Oh I'm sure they'll continue to have some cloud services, no doubt. But look at VMware for example, even after the insane price increases. Nutanix also seems to be doing quite well. I'm seeing a fair amount of on-prem bare metal k8s too.

	▲	raw_anon_1111 38 minutes ago \| parent [-]
		Again - anecdotes is not data. We have data. That would be about as silly as me citing my own experience as proof that “everyone is moving to AWS” when I work for a company that is exclusively an AWS partner consulting company.

▲

DesiLurker an hour ago | parent | prev [-]

you are missing a but 'given a choice' disclaimer. Meta is pretty much a monopoly in social space. So is Android. given a choice people will absolutely gravitate towards not-always-snooping device. most people with resources anyway, who matter for the AI adoption.

Oh an wait till ad companies start selling your healthcare data and you will see how fast things turn 'given a choice'.

	▲	raw_anon_1111 an hour ago \| parent [-]
		People A) don’t have to use Meta and B) do have a choice between not using a mobile phone by an ad tech company.

▲

thefourthchime 15 minutes ago | parent | prev | next [-]

Maybe some more distant future. For me, I'm still struggling with the hallucinations and screw-ups that the state-of-the-art models give me.

▲

jesse23 29 minutes ago | parent | prev | next [-]

Yes so far do we have a working practice that, with a given local mode, any infra we could use, that provide a good practice that can leverage it for local task?

▲

testing22321 2 hours ago | parent | prev [-]

I see all these LLM posts about if a certain model can run locally on certain hardware and I don’t get it.

What are you doing with these local models that run at x tokens/sec.

Do you have the equivalent of ChatGPT running entirely locally? What do you do with it? Why? I honestly don’t understand the point or use case.

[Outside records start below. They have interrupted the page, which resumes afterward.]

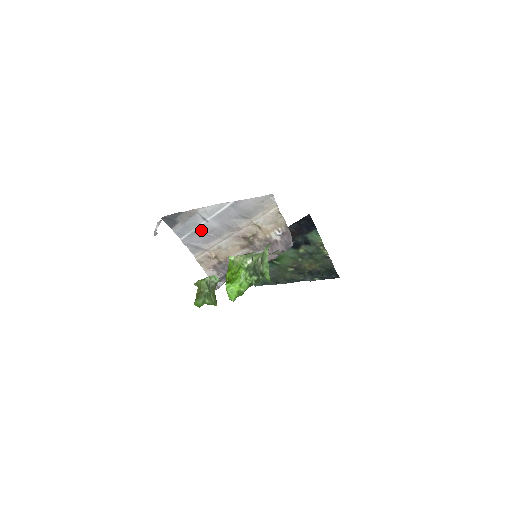
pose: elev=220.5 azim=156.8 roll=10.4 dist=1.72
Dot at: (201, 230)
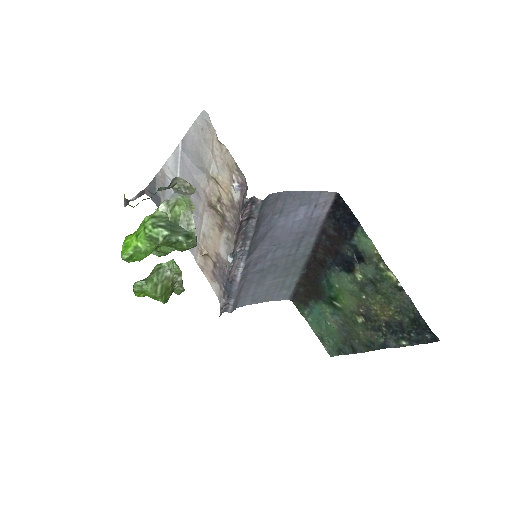
Dot at: occluded
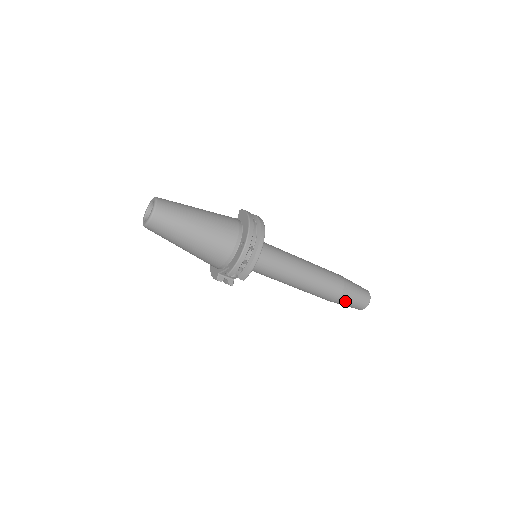
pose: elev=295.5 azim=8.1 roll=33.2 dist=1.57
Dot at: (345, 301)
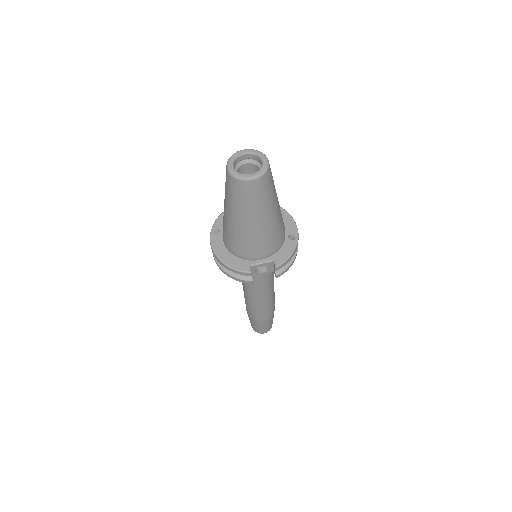
Dot at: (269, 321)
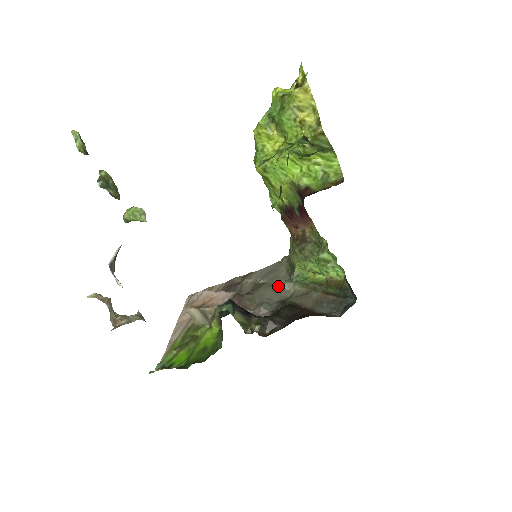
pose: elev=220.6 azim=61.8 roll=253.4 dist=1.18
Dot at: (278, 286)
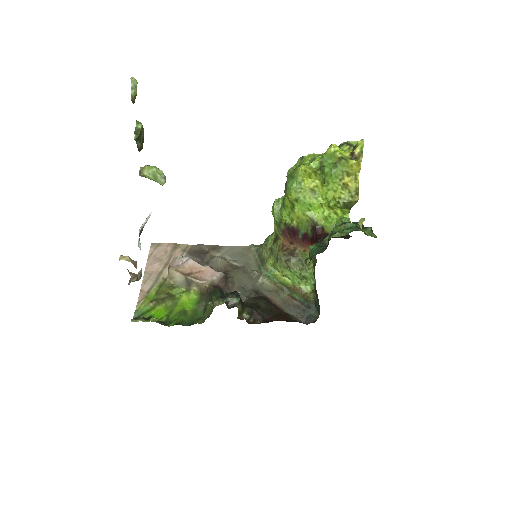
Dot at: (251, 274)
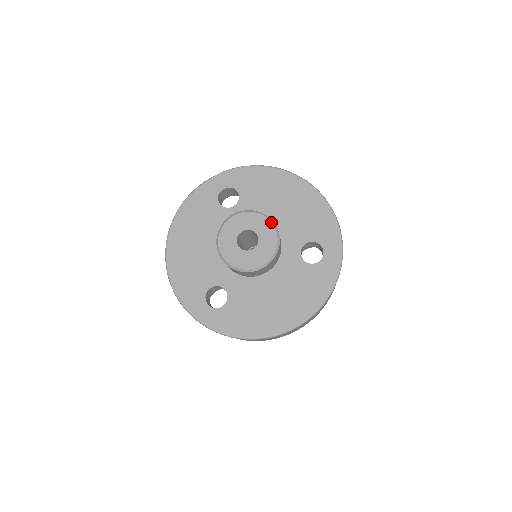
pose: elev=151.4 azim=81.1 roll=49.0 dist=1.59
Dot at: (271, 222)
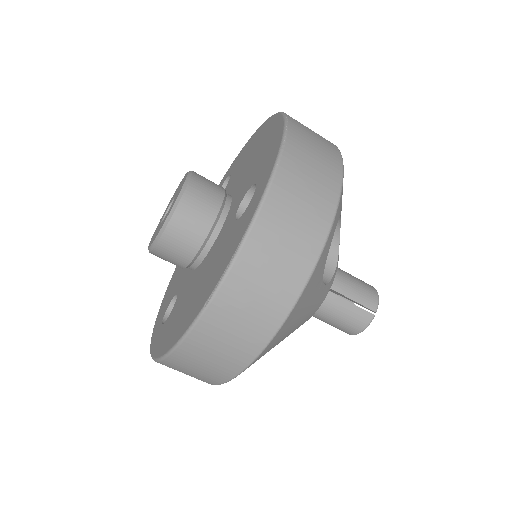
Dot at: (187, 174)
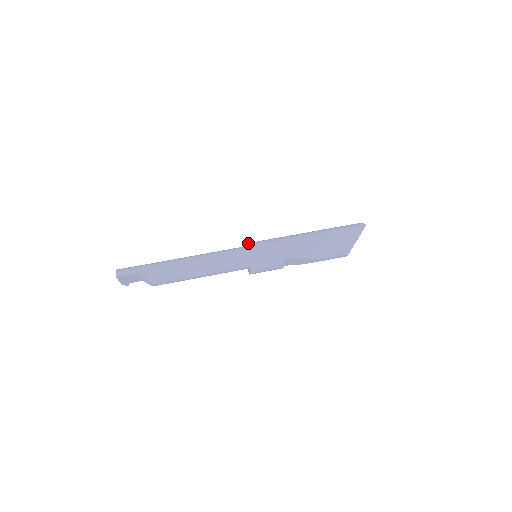
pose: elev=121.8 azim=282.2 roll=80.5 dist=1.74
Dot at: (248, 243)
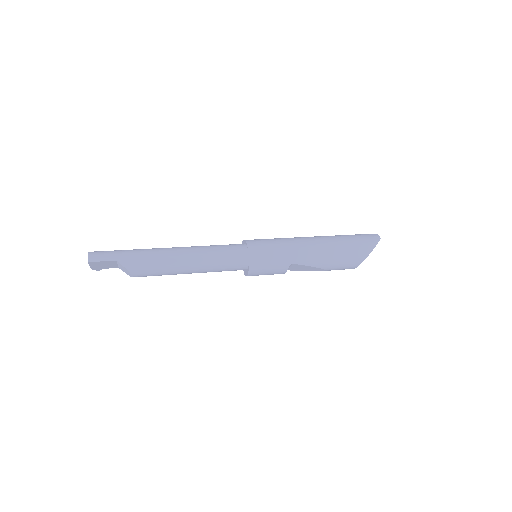
Dot at: (250, 240)
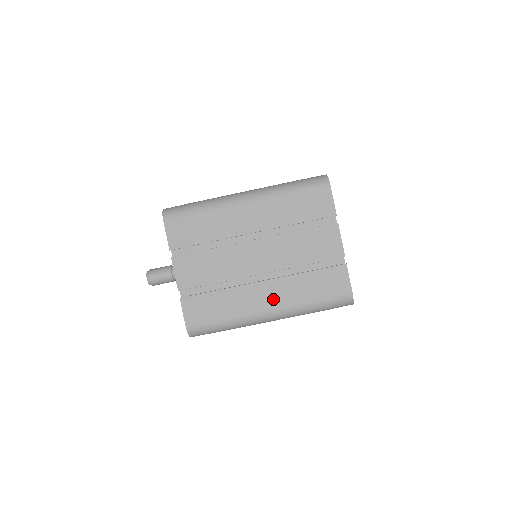
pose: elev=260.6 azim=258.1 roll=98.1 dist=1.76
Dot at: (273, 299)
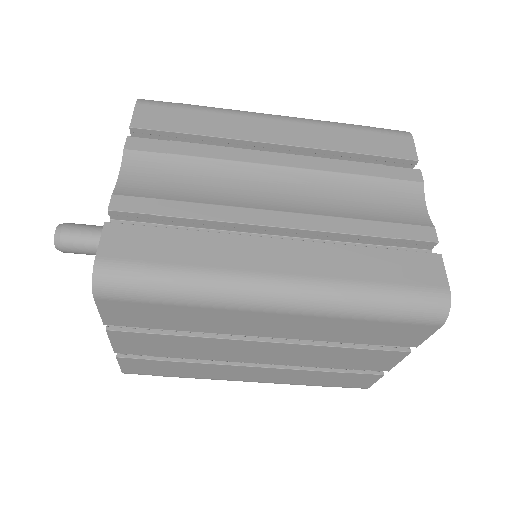
Dot at: (260, 377)
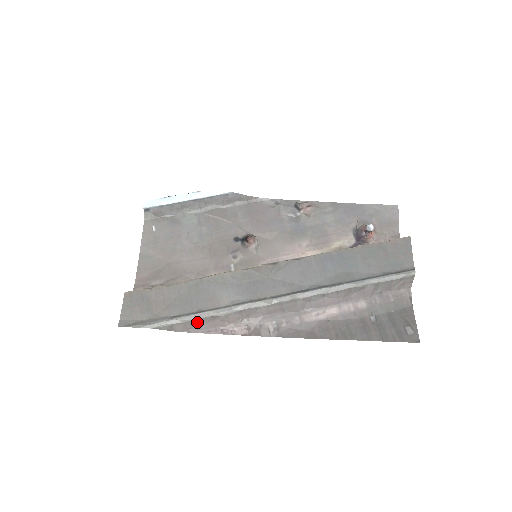
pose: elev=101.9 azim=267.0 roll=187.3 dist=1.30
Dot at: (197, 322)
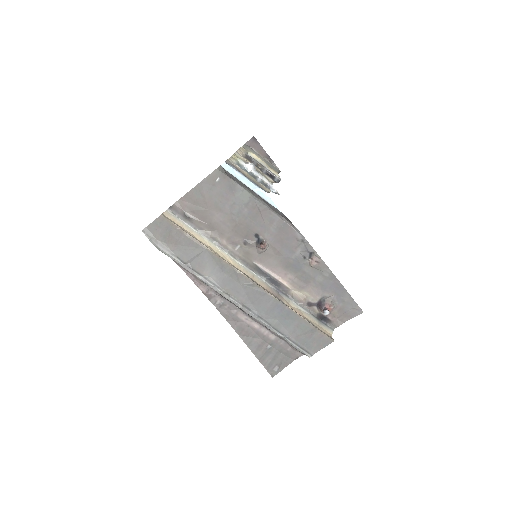
Dot at: (184, 267)
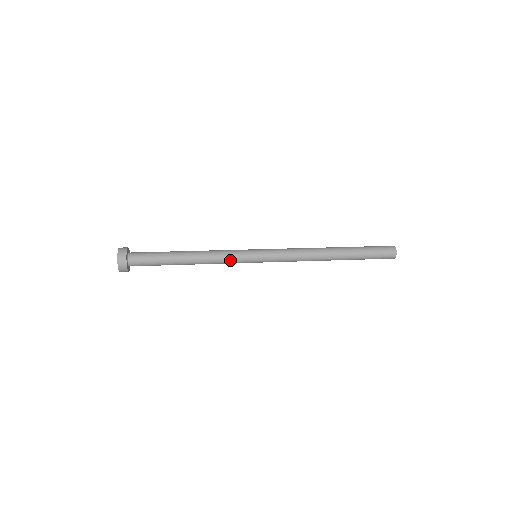
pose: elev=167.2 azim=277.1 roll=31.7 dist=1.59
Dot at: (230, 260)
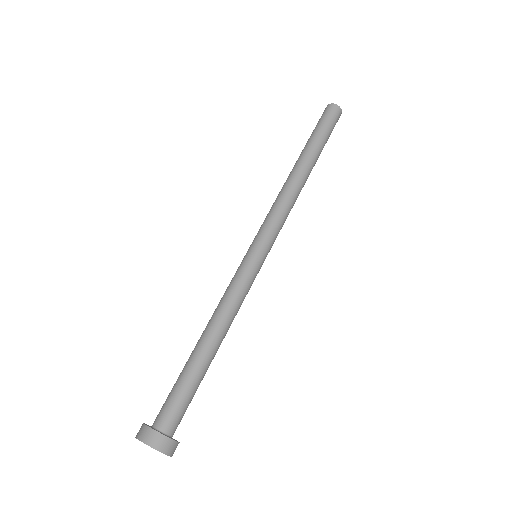
Dot at: (247, 293)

	▲	svachalek 23 minutes ago \| parent \| next [-]
		1. There are small local models that have the capabilities of frontier models a year ago 2. They aren't harvesting your data for government files or training purposes 3. They won't be altered overnight to push advertising or a political agenda 4. They won't have their pricing raised at will 5. They won't disappear as soon as their host wants you to switch
	▲	samuel 2 hours ago \| parent \| prev \| next [-]
		Chat is certainly an option, but the real deal are agents, which have access to way more sensitive information.
	▲	dec0dedab0de an hour ago \| parent \| prev [-]
		most of the llm tooling can handle different models. Ollama makes it easy to install and run different models locally. So you can configure aider or vscode or whatever you're using to connect to chatgpt to point to your local models instead. None of them are as good as the big hosted models, but you might be surprised at how capable they are. I like running things locally when I can, and I also like not worrying about accidentally burning through tokens. I think the future is multiple locally run models that call out to hosted models when necessary. I can imagine every device coming with a base model and using loras to learn about the users needs. With companies and maybe even households having their own shared models that do heavier lifting. while companies like openai and anhtropic continue to host the most powerful and expensive options.